═════ Extract ═════

# Poj1459 power network (multi-source network flow, maximum flow, EK algorithm)

Keywords: network

# Description

A power network consists of nodes (power stations, consumers and
dispatchers) connected by power transport lines. A node u may be
supplied with an amount s(u) >= 0 of power, may produce an amount 0 <=
p(u) <= pmax(u) of power, may consume an amount 0 <= c(u) <=
min(s(u),cmax(u)) of power, and may deliver an amount
d(u)=s(u)+p(u)-c(u) of power. The following restrictions apply: c(u)=0
for any power station, p(u)=0 for any consumer, and p(u)=c(u)=0 for
any dispatcher. There is at most one power transport line (u,v) from a
node u to a node v in the net; it transports an amount 0 <= l(u,v) <=
lmax(u,v) of power delivered by u to v. Let Con=Σuc(u) be the power
consumed in the net. The problem is to compute the maximum value of
Con. An example is in figure 1. The label x/y of power station u shows that
p(u)=x and pmax(u)=y. The label x/y of consumer u shows that c(u)=x
and cmax(u)=y. The label x/y of power transport line (u,v) shows that
l(u,v)=x and lmax(u,v)=y. The power consumed is Con=6. Notice that
there are other possible states of the network but the value of Con
cannot exceed 6.

═════

Instruction A: Summarize the power network problem in two sentences.

═════ Items ═════

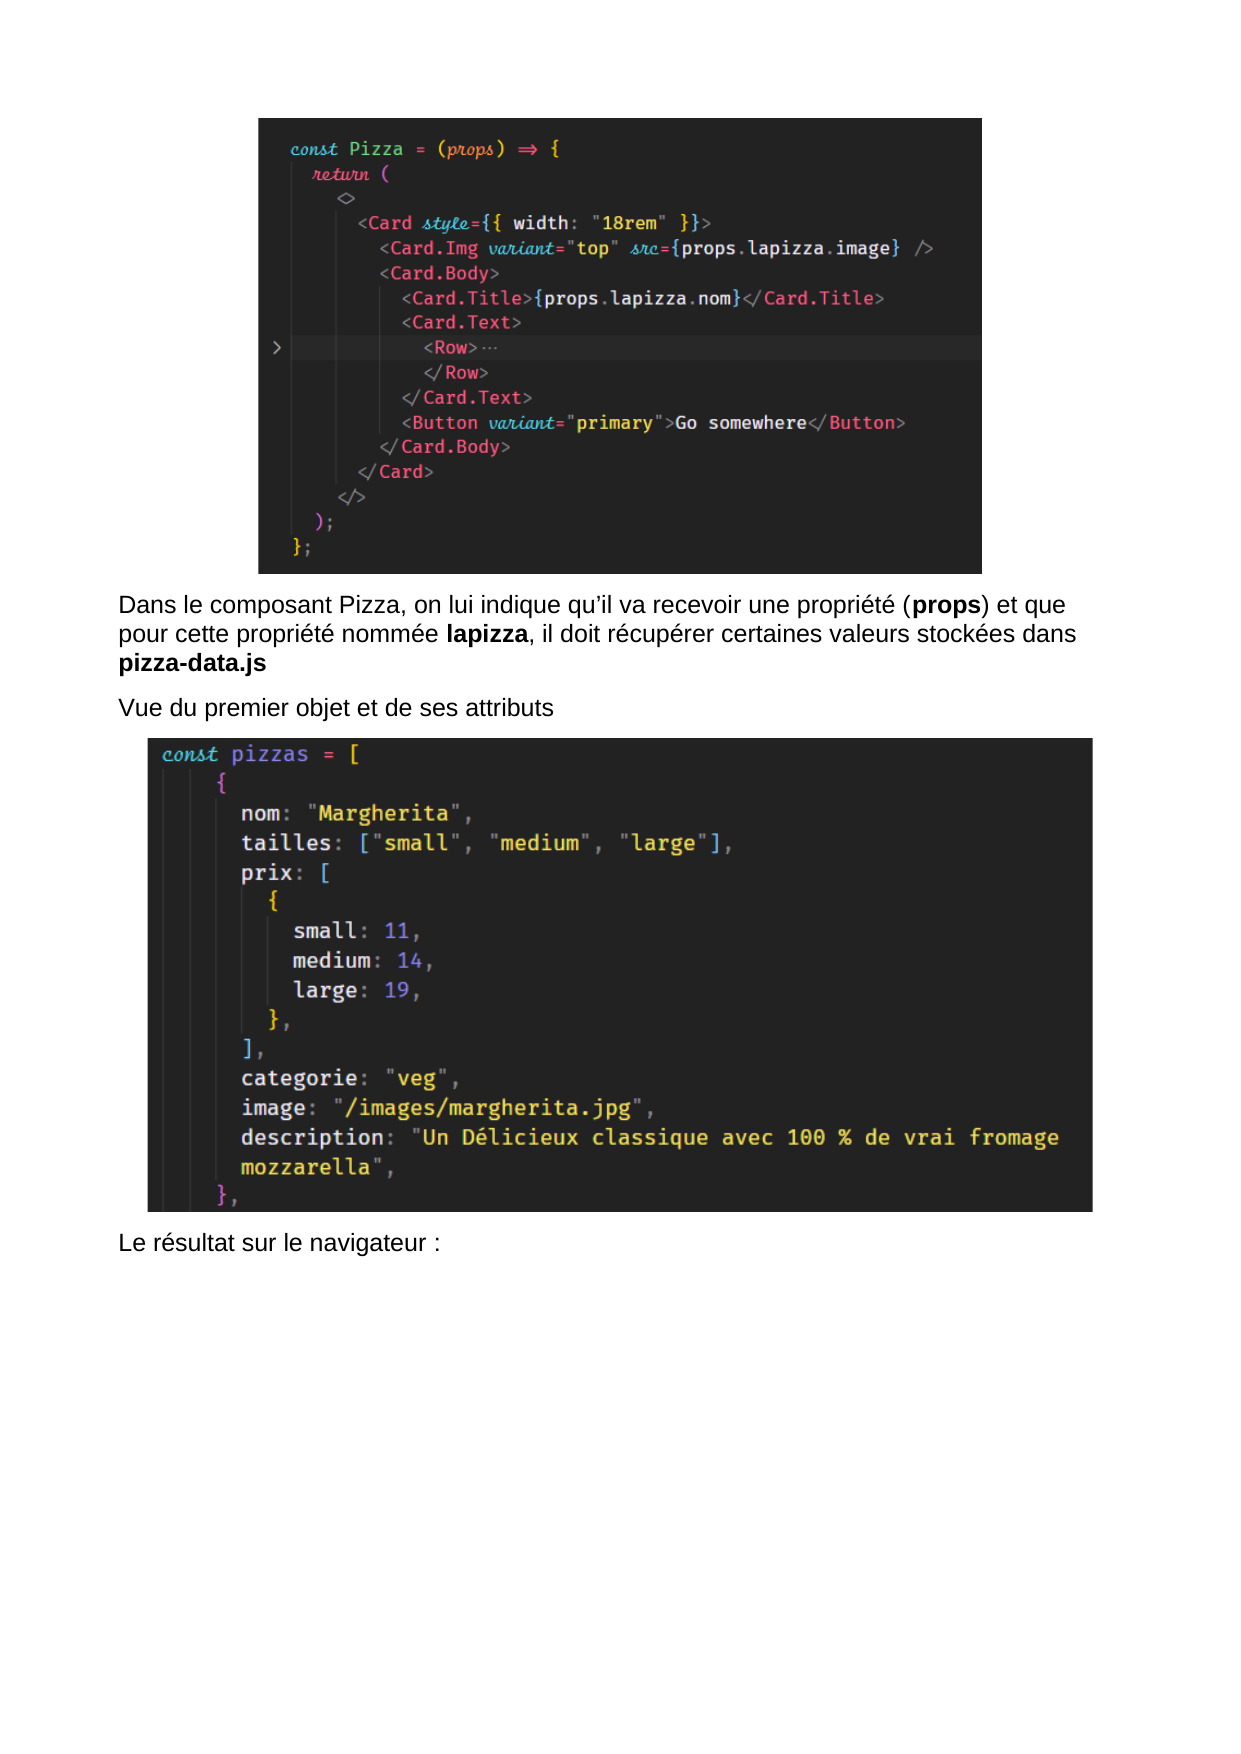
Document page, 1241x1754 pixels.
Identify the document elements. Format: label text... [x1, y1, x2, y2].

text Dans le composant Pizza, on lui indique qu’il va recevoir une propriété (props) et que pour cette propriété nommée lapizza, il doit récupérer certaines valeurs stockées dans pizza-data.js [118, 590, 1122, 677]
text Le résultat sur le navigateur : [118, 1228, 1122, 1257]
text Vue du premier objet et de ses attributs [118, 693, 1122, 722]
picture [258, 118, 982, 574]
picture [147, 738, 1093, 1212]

═════
═════ Items ═════

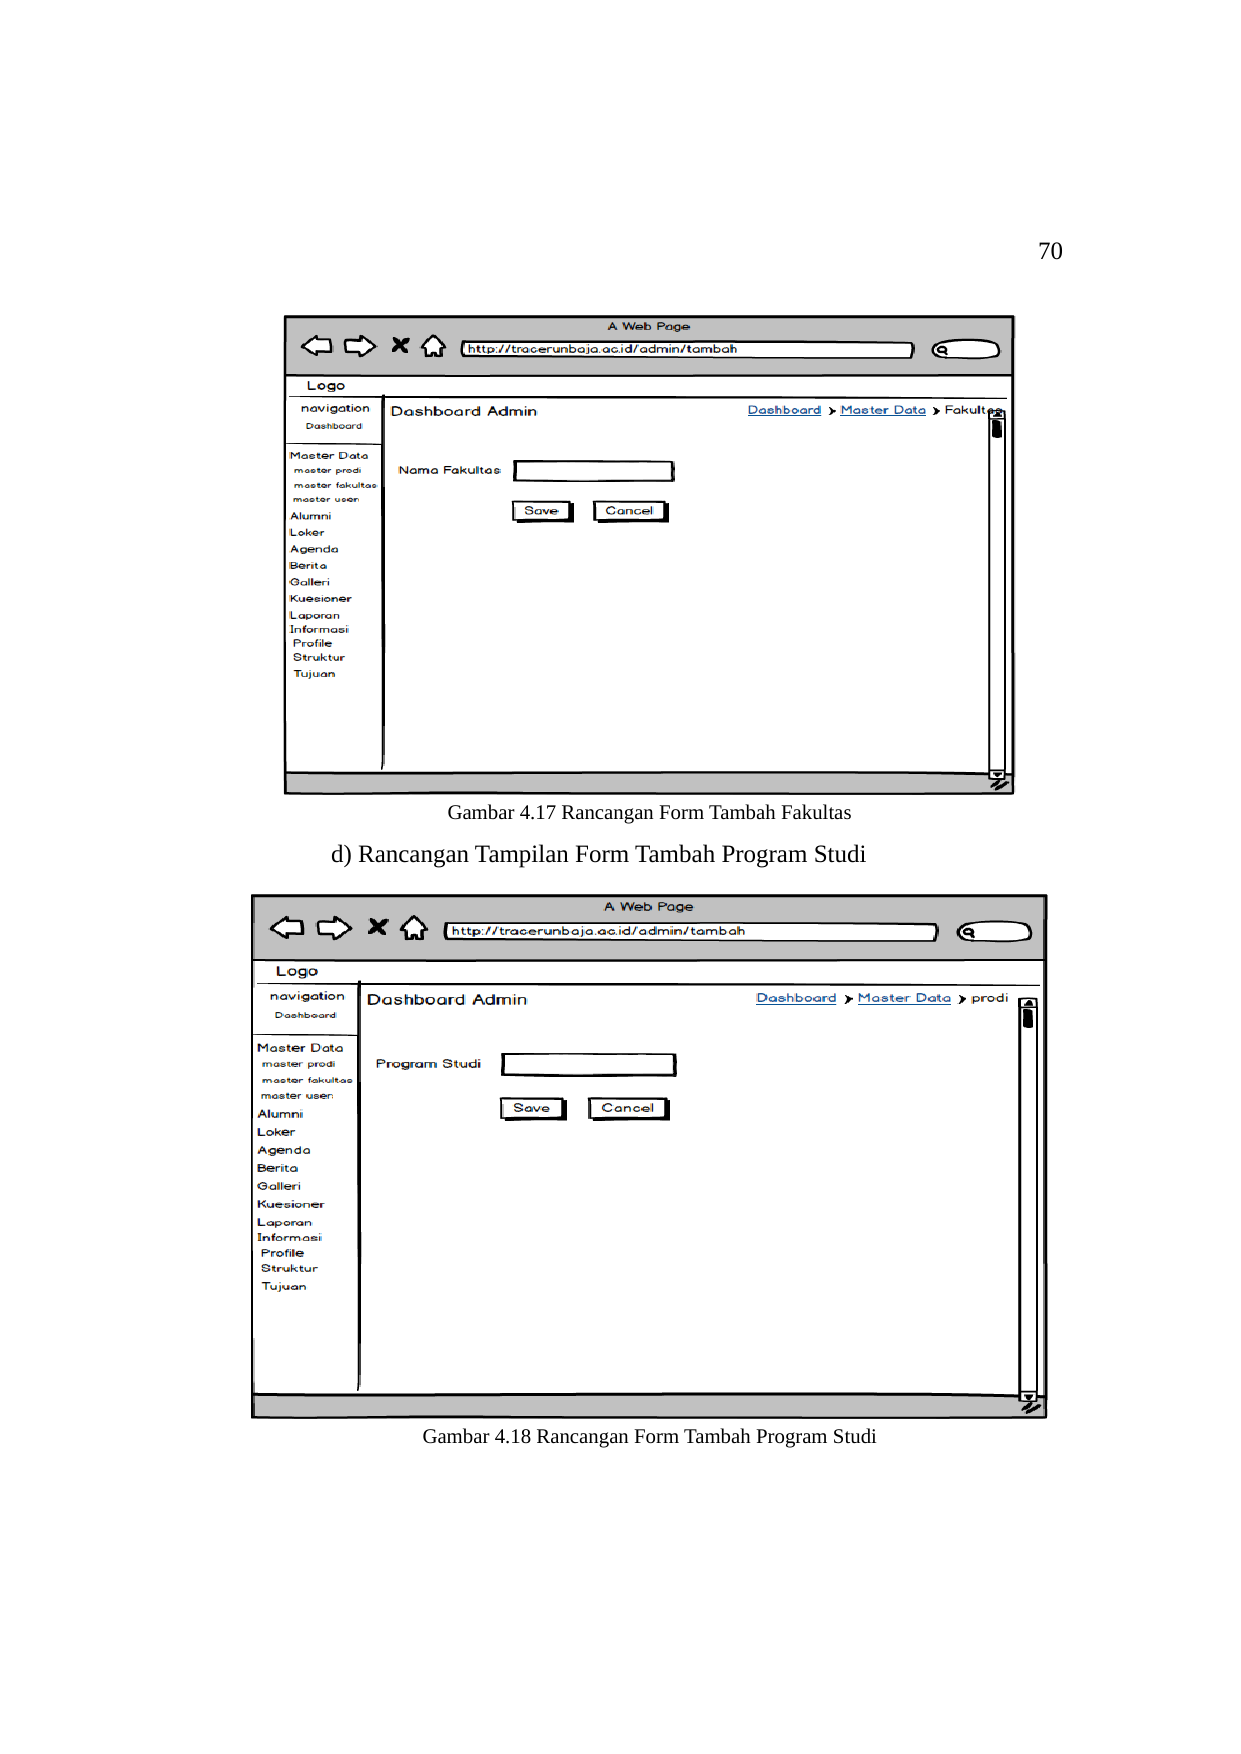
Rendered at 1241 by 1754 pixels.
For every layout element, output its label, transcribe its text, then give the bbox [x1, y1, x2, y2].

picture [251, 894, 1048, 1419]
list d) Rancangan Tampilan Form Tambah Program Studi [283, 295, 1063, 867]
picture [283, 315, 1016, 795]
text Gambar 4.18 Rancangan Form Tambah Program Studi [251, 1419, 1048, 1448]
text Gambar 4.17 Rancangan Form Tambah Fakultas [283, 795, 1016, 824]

═════

Instruction B: Write out the part of the rows that opens with the line containing "Rendered at 1241 by 1754 pixels." and closes with the line containing "text Gambar 4.17", including both of those lines.

Correct result A: A power network consists of power stations, consumers and dispatchers connected by transport lines, and each node and line has limits on the power it may produce, consume or carry. The problem is to compute the maximum power consumed in the net, which is 6 in the example of figure 1.

Correct result B:
Rendered at 1241 by 1754 pixels.
For every layout element, output its label, transcribe its text, then give the bbox [x1, y1, x2, y2].

picture [251, 894, 1048, 1419]
list d) Rancangan Tampilan Form Tambah Program Studi [283, 295, 1063, 867]
picture [283, 315, 1016, 795]
text Gambar 4.18 Rancangan Form Tambah Program Studi [251, 1419, 1048, 1448]
text Gambar 4.17 Rancangan Form Tambah Fakultas [283, 795, 1016, 824]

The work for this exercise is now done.